• TO DO:
Copy the material from its first line through the line containing "picture [0, 0, 1500, 1125]", substituting "enclosing rectangle" for "bounding box" and leaving everything else unchanged.

• MATERIAL TO PROCESS:
* BEGIN *
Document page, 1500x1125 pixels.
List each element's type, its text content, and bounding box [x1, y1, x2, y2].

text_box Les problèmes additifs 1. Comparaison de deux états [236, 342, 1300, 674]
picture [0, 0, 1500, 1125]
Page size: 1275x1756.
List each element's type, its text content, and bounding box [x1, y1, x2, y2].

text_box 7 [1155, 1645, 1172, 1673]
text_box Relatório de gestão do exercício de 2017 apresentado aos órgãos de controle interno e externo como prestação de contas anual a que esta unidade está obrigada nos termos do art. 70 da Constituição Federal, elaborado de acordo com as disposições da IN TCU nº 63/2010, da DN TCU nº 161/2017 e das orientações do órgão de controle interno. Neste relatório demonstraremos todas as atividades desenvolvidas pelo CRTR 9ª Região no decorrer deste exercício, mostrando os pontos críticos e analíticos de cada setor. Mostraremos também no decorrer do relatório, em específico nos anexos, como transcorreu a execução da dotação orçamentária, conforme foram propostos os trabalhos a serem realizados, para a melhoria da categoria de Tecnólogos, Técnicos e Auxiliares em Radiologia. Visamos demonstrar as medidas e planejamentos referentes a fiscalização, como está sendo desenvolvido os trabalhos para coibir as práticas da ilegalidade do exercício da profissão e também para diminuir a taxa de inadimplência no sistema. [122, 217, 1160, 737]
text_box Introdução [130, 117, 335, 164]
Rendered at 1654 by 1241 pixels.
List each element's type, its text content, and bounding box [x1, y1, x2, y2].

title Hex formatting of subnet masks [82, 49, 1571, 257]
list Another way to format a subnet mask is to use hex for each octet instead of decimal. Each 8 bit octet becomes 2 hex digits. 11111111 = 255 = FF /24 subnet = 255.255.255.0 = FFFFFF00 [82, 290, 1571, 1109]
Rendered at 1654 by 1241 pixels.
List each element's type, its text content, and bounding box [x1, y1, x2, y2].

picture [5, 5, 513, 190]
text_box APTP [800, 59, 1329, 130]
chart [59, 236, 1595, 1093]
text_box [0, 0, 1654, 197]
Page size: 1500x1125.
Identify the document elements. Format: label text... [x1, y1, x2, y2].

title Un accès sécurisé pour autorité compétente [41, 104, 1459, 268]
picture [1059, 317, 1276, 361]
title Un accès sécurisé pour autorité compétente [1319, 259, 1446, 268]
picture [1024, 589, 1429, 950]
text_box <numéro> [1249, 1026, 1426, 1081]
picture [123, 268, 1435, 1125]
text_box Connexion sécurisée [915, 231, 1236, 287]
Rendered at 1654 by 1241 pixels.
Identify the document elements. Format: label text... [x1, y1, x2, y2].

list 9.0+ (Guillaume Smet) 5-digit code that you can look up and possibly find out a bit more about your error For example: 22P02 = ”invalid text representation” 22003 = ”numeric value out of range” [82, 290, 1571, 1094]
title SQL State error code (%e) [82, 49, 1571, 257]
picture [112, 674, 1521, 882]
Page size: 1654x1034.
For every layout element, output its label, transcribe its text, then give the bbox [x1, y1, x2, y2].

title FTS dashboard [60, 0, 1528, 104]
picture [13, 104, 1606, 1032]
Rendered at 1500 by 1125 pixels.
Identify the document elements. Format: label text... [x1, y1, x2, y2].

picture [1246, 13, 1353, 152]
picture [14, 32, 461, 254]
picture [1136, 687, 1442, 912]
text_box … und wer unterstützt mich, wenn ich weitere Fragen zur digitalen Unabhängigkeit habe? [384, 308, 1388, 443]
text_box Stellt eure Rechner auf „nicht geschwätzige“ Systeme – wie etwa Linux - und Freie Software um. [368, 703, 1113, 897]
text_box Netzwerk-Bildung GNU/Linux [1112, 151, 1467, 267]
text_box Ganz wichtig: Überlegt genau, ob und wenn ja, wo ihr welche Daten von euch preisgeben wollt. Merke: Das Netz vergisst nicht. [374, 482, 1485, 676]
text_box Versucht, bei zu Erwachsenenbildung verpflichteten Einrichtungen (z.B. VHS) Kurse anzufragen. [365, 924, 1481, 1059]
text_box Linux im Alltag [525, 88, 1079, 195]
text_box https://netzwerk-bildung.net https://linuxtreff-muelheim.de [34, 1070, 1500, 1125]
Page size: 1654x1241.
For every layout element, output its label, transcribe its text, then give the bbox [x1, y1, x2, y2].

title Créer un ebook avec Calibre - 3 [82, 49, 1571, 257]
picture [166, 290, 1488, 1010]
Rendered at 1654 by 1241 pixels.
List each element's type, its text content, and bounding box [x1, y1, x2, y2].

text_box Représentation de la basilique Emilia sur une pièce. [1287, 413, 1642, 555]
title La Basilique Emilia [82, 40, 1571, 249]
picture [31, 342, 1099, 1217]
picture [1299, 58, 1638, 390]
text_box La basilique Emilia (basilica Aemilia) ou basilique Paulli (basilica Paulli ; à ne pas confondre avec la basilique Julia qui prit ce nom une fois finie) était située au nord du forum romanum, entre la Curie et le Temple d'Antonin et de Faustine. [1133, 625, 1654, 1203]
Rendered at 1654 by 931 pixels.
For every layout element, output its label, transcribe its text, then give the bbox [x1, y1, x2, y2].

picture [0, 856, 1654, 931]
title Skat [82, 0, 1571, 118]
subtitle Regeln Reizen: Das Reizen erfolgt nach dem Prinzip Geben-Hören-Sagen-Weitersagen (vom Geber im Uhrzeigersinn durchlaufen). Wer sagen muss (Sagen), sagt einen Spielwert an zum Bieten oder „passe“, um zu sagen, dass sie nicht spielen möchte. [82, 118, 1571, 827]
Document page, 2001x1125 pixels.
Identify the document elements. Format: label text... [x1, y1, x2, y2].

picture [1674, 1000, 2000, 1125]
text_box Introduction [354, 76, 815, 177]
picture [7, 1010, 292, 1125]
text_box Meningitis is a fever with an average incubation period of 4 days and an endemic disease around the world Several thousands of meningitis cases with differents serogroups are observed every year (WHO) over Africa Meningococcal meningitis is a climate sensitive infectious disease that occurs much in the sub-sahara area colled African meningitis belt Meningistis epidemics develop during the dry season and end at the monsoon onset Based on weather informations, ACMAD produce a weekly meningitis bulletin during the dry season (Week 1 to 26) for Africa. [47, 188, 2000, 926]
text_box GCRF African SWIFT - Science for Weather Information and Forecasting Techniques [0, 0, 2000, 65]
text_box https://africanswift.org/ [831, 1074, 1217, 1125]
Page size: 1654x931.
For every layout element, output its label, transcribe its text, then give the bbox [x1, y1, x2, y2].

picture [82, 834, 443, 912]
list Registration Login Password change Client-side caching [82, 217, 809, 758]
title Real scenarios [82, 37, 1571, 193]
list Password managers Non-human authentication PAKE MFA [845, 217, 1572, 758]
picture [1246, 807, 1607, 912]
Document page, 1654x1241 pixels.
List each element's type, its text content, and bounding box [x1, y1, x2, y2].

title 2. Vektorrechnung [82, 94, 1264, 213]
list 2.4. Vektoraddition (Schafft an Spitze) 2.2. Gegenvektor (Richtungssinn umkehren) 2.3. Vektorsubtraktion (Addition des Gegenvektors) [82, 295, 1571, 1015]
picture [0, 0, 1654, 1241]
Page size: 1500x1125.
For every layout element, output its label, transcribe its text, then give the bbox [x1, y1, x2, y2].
* END *
• ANSWER:
Document page, 1500x1125 pixels.
List each element's type, its text content, and enclosing rectangle [x1, y1, x2, y2].

text_box Les problèmes additifs 1. Comparaison de deux états [236, 342, 1300, 674]
picture [0, 0, 1500, 1125]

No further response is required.